(Extracted data entries)
* BEGIN *

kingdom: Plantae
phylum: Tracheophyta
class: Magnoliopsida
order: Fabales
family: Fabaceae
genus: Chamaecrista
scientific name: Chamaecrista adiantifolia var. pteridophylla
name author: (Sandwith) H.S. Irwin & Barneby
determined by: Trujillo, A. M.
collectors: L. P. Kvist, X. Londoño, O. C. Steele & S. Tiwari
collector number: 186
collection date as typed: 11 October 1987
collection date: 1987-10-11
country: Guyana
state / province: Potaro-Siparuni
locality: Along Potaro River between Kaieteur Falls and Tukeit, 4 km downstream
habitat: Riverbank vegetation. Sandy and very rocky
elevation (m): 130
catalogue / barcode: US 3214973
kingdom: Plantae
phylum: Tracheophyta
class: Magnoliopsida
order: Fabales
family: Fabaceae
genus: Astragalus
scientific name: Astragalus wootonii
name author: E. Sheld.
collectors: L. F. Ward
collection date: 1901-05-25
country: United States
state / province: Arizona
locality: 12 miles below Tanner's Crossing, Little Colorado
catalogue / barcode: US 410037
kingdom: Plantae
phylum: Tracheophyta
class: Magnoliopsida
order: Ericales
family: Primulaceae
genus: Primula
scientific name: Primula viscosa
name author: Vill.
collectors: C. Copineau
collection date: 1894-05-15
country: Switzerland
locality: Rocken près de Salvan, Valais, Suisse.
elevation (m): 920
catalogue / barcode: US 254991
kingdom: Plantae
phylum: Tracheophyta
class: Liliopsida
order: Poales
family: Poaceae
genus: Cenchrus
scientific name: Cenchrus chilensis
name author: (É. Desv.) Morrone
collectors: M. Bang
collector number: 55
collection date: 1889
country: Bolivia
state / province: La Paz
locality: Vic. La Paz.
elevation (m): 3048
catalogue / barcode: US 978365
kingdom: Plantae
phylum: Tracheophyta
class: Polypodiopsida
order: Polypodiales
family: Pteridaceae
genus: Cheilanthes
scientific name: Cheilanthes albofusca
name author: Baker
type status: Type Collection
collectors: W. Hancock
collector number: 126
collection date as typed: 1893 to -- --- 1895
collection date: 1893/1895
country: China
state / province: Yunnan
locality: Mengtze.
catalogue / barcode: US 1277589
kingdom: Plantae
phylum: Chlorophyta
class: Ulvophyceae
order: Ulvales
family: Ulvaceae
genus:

* END *

Your objective | Quote every line of the items above word for word, keeping each field name and value unchanged.

Output |
kingdom: Plantae
phylum: Tracheophyta
class: Magnoliopsida
order: Fabales
family: Fabaceae
genus: Chamaecrista
scientific name: Chamaecrista adiantifolia var. pteridophylla
name author: (Sandwith) H.S. Irwin & Barneby
determined by: Trujillo, A. M.
collectors: L. P. Kvist, X. Londoño, O. C. Steele & S. Tiwari
collector number: 186
collection date as typed: 11 October 1987
collection date: 1987-10-11
country: Guyana
state / province: Potaro-Siparuni
locality: Along Potaro River between Kaieteur Falls and Tukeit, 4 km downstream
habitat: Riverbank vegetation. Sandy and very rocky
elevation (m): 130
catalogue / barcode: US 3214973
kingdom: Plantae
phylum: Tracheophyta
class: Magnoliopsida
order: Fabales
family: Fabaceae
genus: Astragalus
scientific name: Astragalus wootonii
name author: E. Sheld.
collectors: L. F. Ward
collection date: 1901-05-25
country: United States
state / province: Arizona
locality: 12 miles below Tanner's Crossing, Little Colorado
catalogue / barcode: US 410037
kingdom: Plantae
phylum: Tracheophyta
class: Magnoliopsida
order: Ericales
family: Primulaceae
genus: Primula
scientific name: Primula viscosa
name author: Vill.
collectors: C. Copineau
collection date: 1894-05-15
country: Switzerland
locality: Rocken près de Salvan, Valais, Suisse.
elevation (m): 920
catalogue / barcode: US 254991
kingdom: Plantae
phylum: Tracheophyta
class: Liliopsida
order: Poales
family: Poaceae
genus: Cenchrus
scientific name: Cenchrus chilensis
name author: (É. Desv.) Morrone
collectors: M. Bang
collector number: 55
collection date: 1889
country: Bolivia
state / province: La Paz
locality: Vic. La Paz.
elevation (m): 3048
catalogue / barcode: US 978365
kingdom: Plantae
phylum: Tracheophyta
class: Polypodiopsida
order: Polypodiales
family: Pteridaceae
genus: Cheilanthes
scientific name: Cheilanthes albofusca
name author: Baker
type status: Type Collection
collectors: W. Hancock
collector number: 126
collection date as typed: 1893 to -- --- 1895
collection date: 1893/1895
country: China
state / province: Yunnan
locality: Mengtze.
catalogue / barcode: US 1277589
kingdom: Plantae
phylum: Chlorophyta
class: Ulvophyceae
order: Ulvales
family: Ulvaceae
genus:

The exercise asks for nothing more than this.